Why it matters: There's growing unease around the AI boom, and it's showing up in the stock market, investor surveys and among regular Americans.
Driving the news: A record share of investors — 35% — say companies are spending too much on AI, per a new Bank of America global fund manager survey out Tuesday.
- Meanwhile, 54% of Americans surveyed over the past week think that companies are investing too much in AI, per YouGov/The Economist.
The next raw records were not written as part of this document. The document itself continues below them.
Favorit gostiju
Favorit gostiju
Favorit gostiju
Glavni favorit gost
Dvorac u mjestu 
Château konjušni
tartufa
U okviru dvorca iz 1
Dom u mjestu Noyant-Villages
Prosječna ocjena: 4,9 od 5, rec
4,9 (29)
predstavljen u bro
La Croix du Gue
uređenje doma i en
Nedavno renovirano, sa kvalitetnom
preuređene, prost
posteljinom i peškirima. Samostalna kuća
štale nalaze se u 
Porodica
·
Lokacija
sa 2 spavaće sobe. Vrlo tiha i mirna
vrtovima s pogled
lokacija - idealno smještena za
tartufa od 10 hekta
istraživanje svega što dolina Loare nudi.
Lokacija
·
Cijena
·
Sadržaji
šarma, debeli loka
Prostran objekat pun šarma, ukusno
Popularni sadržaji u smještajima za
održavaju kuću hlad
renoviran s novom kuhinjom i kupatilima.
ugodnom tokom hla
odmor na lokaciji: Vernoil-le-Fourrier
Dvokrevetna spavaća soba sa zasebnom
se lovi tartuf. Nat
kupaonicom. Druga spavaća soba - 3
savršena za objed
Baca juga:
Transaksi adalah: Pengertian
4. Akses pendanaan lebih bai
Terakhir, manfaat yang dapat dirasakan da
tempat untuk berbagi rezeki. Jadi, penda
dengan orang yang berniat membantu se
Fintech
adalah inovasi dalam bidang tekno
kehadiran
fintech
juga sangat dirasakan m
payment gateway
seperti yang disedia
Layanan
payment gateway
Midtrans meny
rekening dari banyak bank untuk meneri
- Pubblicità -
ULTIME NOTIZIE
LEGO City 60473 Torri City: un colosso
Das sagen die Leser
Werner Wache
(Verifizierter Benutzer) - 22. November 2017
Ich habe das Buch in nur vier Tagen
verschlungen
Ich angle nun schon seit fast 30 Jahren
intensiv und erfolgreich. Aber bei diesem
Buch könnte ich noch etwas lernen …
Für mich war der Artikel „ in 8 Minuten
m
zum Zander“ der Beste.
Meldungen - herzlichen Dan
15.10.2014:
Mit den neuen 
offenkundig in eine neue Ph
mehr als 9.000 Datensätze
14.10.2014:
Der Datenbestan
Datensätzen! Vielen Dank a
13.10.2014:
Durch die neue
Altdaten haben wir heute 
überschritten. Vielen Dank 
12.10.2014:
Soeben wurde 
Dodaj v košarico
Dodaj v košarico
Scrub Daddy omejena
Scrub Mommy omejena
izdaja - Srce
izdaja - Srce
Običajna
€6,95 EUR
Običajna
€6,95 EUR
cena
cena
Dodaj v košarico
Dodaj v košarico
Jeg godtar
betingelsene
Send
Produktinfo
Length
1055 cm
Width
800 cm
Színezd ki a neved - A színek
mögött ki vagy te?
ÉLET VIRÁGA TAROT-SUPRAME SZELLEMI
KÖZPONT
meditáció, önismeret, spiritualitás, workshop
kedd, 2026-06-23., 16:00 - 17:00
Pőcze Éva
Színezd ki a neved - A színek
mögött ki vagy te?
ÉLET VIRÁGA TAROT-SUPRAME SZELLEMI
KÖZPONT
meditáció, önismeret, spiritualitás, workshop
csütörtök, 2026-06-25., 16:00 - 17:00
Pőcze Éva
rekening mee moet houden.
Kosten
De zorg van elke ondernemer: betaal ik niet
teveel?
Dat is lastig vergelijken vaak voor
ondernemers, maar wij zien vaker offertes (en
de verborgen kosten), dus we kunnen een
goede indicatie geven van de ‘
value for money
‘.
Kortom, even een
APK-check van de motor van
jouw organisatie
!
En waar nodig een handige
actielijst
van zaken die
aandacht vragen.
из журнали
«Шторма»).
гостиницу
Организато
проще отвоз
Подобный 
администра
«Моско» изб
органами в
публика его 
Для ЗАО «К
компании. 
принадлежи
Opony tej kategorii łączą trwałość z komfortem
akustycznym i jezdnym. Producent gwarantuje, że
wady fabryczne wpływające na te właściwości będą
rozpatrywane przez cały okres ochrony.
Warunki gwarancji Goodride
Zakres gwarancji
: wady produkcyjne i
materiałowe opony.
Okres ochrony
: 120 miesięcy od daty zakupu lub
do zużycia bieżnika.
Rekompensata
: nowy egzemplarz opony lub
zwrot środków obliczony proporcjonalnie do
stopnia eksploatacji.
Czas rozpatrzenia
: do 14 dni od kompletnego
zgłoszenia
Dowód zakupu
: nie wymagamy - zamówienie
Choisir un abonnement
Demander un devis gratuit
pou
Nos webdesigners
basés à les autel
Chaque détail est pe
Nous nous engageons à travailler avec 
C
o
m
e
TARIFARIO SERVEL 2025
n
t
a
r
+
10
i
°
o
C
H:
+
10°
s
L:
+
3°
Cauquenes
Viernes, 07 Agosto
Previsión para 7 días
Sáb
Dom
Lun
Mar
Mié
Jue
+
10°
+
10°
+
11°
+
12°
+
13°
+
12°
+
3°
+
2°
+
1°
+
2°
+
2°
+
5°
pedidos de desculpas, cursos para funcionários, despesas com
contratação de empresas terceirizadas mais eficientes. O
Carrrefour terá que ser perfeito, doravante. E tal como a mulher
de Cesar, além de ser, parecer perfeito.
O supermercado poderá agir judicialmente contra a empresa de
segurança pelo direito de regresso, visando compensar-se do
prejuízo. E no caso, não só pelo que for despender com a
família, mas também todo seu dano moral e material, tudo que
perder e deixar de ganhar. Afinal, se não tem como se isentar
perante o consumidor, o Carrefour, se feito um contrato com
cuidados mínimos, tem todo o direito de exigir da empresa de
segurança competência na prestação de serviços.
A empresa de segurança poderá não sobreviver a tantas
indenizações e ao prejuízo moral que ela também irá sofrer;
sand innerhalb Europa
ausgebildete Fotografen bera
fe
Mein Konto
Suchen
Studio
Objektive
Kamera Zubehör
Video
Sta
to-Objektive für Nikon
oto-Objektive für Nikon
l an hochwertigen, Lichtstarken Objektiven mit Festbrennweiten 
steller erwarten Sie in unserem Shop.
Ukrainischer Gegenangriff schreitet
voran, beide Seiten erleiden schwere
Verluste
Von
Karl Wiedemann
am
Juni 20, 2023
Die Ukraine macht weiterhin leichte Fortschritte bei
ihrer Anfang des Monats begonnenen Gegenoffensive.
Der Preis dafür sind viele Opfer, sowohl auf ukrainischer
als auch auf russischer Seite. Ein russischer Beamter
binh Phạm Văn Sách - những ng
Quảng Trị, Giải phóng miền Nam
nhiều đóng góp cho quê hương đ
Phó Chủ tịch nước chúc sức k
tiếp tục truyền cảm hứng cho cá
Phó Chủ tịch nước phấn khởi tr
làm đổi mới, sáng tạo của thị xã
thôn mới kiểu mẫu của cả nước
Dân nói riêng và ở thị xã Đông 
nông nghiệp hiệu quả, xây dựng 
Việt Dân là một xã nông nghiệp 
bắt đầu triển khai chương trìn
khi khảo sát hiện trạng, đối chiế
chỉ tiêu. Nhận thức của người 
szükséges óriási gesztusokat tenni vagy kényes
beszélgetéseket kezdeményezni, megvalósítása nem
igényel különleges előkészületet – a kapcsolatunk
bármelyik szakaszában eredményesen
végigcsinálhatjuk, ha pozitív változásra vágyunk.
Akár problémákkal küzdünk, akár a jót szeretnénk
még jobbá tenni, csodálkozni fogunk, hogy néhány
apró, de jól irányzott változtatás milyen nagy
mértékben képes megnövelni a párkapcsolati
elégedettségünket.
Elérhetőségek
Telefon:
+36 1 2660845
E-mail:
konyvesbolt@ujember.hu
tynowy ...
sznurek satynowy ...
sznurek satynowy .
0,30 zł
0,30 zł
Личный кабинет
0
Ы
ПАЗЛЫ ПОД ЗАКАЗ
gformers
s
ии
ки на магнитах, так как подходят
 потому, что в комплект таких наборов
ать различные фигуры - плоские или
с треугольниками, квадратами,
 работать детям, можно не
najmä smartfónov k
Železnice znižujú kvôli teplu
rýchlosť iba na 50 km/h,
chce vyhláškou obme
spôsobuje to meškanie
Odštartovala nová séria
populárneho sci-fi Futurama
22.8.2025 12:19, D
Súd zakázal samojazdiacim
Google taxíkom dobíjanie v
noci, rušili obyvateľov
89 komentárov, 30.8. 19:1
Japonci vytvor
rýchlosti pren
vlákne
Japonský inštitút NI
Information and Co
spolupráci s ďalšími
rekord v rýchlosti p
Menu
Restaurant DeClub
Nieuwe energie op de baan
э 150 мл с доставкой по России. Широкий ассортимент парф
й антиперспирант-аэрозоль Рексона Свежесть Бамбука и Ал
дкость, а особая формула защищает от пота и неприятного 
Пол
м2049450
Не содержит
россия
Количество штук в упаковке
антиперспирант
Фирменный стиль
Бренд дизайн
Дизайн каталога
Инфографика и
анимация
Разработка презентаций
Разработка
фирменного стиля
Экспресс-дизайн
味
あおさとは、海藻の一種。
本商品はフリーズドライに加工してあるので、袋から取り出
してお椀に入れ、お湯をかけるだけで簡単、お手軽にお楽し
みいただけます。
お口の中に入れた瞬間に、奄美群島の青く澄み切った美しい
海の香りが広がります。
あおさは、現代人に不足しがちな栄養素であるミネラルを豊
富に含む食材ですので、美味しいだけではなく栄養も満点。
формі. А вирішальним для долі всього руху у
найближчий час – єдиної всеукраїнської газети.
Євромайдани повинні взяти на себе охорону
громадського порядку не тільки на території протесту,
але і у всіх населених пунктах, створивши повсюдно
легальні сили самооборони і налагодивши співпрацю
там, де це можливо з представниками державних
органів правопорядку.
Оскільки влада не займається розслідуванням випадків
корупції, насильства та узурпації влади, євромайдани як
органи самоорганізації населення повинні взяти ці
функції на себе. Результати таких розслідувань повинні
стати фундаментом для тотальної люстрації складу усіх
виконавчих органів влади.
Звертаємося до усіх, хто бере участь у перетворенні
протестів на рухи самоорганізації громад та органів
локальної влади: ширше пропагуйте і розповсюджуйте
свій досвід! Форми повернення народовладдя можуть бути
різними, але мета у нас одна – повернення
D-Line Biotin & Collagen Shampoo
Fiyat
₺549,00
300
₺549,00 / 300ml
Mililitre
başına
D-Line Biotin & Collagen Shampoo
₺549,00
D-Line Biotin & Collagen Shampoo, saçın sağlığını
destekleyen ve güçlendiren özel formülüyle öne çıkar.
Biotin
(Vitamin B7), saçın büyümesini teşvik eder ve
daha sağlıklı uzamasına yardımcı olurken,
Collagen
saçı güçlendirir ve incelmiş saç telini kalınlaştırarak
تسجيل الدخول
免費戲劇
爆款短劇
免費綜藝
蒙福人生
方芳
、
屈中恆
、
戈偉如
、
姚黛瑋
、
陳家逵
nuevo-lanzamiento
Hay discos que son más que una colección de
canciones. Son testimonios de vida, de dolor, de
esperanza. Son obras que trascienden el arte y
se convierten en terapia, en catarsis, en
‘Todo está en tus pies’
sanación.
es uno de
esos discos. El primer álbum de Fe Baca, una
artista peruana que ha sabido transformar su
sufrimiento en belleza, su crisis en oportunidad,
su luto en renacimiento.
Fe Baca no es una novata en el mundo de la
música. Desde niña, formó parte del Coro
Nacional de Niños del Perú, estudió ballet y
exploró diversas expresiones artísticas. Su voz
A majority also don't trust AI and believe it will eliminate jobs.

The big picture: AI spending had been the backbone of the tech-led bull market.
- Typically, when a U.S. tech firm announced an increase in AI-related spending, its stock price went up, says Elyas Galou, a senior global investment strategist at Bank of America.
- Now, these announcements are leading stock prices down. "From headwind to tailwind," he says.
How it works: In its earnings report in early February, Amazon said it plans to spend $200 billion on capital expenditures this year, up 60% from 2025.
- Since then, its stock price has fallen nearly 16%.
- Meanwhile, Microsoft's stock is down nearly 9% since its earnings report in late January, outlining $37.5 billion in capital expenditures in its most recent quarter, an increase of 65% from the previous year.
- At the same time, AI fear has swept through a handful of industries, most dramatically in software.
Between the lines: All the spending on AI infrastructure means less money for stock buybacks, Galou notes.
- And buybacks have effectively driven the stock market higher since the financial crisis, he says.
Where it stands: Meta, Amazon, Microsoft and other hyperscalers are still spending record amounts on AI.
- This week, Morgan Stanley raised its forecast of hyperscaler capex in 2026 to $740 billion, up from $570 billion just a couple months ago.
- Why? "Demand for compute continues to exceed supply by a wide margin," equity analysts at the bank wrote in a weekend note.
- In other words, these tech companies need more processing power and energy to train and run AI models.
What to watch: "We think the next leg will certainly be one of the big AI hyperscalers announcing a capex cut."